🏗️ Architecture⚓︎
ezpz is designed as a thin, opinionated layer over PyTorch's distributed
primitives — handling device detection, process group initialization, and job
launching so you don't have to.
High-Level Flow⚓︎
graph LR
subgraph Setup
A[setup_torch] --> B[device detection]
B --> C[backend selection]
C --> D[init_process_group]
D --> E[rank / world_size]
end
subgraph Model Wrapping
F[wrap_model] --> G{strategy}
G -->|DDP| H[DistributedDataParallel]
G -->|FSDP| I[FullyShardedDataParallel]
G -->|FSDP+TP| J[FSDP + TensorParallel]
end
subgraph Launching
K[ezpz launch] --> L[scheduler detection]
L -->|PBS| M[mpiexec]
L -->|SLURM| N[srun]
L -->|fallback| O[mpirun]
end
setup_torch() Decision Flow⚓︎
graph TD
A["setup_torch() called"] --> B[get_torch_device]

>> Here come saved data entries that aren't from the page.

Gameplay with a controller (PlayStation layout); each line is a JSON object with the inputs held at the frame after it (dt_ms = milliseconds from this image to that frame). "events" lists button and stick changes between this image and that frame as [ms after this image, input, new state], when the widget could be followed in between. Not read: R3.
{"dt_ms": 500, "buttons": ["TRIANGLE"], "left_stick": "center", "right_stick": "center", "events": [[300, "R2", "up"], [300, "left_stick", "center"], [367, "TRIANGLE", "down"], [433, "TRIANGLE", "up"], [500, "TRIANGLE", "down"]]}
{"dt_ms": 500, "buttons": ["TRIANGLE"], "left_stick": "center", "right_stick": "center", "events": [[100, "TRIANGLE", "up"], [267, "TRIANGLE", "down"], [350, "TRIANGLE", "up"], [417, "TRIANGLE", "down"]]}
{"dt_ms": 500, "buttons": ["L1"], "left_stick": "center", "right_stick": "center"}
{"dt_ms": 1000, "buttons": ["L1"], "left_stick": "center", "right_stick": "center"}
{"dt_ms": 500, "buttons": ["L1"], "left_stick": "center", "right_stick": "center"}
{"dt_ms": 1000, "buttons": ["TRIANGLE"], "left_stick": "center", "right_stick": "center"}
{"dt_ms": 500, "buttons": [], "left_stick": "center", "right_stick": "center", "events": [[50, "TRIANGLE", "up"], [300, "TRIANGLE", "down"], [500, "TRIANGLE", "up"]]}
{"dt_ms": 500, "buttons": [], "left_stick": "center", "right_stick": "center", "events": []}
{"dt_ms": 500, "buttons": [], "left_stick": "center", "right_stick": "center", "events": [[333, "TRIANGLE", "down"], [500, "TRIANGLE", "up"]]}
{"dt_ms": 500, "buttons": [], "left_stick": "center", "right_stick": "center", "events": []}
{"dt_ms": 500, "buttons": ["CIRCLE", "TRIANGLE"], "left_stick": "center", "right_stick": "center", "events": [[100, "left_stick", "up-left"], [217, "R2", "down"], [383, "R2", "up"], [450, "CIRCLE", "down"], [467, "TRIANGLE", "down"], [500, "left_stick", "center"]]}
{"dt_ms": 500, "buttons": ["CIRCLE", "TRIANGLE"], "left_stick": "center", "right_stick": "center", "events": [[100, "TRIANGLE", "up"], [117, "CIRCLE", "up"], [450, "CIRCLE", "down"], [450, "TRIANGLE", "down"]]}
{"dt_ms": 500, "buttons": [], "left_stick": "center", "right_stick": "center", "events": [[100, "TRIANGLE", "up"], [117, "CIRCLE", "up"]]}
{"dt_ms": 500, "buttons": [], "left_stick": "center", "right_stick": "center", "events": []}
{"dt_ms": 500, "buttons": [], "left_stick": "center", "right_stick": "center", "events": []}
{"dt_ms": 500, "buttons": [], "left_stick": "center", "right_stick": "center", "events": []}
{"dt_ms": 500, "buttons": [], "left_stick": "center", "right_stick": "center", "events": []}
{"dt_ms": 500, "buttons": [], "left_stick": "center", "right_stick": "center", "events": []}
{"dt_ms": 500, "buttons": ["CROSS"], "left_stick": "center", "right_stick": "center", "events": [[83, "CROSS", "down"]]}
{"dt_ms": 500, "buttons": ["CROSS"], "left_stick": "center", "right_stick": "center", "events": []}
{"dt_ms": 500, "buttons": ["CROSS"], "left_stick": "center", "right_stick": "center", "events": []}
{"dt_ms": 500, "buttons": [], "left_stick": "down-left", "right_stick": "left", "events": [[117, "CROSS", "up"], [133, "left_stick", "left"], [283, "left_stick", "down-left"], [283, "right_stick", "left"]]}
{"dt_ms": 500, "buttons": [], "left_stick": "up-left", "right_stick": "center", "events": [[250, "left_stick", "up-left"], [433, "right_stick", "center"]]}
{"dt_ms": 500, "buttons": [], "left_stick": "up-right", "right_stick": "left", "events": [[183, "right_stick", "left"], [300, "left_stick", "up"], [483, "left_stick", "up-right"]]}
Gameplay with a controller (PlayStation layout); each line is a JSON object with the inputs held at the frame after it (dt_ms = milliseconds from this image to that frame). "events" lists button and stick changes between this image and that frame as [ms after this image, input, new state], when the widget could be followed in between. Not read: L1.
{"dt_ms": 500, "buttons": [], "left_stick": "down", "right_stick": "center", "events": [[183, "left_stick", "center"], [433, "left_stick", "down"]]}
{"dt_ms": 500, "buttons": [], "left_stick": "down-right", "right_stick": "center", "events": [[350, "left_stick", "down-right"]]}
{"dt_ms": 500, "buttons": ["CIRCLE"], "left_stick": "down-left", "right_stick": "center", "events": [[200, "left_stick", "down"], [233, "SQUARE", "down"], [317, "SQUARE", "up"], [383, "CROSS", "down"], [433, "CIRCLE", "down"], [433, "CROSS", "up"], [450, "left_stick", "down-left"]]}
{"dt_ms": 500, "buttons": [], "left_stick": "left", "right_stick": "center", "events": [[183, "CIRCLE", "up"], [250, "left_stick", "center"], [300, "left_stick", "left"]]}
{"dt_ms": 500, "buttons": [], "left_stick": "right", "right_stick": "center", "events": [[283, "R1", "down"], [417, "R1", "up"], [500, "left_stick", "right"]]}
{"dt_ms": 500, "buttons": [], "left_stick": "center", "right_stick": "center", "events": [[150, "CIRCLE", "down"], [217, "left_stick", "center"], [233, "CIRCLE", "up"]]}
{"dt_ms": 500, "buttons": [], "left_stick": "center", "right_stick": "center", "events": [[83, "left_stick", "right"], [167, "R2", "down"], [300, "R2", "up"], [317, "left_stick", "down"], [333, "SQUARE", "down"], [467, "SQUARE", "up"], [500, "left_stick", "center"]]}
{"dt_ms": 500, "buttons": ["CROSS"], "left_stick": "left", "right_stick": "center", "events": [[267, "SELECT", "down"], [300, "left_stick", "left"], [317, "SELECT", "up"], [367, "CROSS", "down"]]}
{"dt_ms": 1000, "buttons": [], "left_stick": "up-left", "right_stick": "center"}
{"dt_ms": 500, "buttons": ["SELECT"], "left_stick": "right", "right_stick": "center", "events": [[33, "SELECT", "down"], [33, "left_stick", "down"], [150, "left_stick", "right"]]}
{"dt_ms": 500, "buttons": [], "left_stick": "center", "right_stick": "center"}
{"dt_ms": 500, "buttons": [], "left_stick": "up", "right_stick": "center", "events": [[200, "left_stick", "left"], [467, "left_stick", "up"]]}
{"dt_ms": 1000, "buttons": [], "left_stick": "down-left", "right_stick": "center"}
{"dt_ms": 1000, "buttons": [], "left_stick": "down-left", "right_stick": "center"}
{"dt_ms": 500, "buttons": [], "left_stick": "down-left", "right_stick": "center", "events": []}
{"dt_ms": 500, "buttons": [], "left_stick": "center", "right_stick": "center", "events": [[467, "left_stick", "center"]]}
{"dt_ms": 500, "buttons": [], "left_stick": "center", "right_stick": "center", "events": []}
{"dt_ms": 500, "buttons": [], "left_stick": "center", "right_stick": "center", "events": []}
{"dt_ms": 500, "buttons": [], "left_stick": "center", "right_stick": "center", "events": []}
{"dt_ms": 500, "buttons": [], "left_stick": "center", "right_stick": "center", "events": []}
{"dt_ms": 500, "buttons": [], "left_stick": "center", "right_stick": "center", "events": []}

B --> C{"TORCH_DEVICE env var?"}
C -->|yes| D[use specified device]
C -->|no| E{"torch.cuda available?"}
E -->|yes| F["device = cuda"]
E -->|no| G{"torch.xpu available?"}
G -->|yes| H["device = xpu"]
G -->|no| I{"MPS available?"}
I -->|yes| J["device = mps"]
I -->|no| K["device = cpu"]
D & F & H & J & K --> L[get_torch_backend]
L --> M{device type}
M -->|cuda| N["backend = nccl"]
M -->|xpu| O["backend = xccl"]
M -->|cpu/mps| P["backend = gloo"]
N & O & P --> Q[init_process_group]
Q --> R["return rank, world_size, local_rank"]
Launcher Decision Tree⚓︎
graph TD
A["ezpz launch"] --> B{"PBS_JOBID set?"}
B -->|yes| C["Use mpiexec + PBS_NODEFILE"]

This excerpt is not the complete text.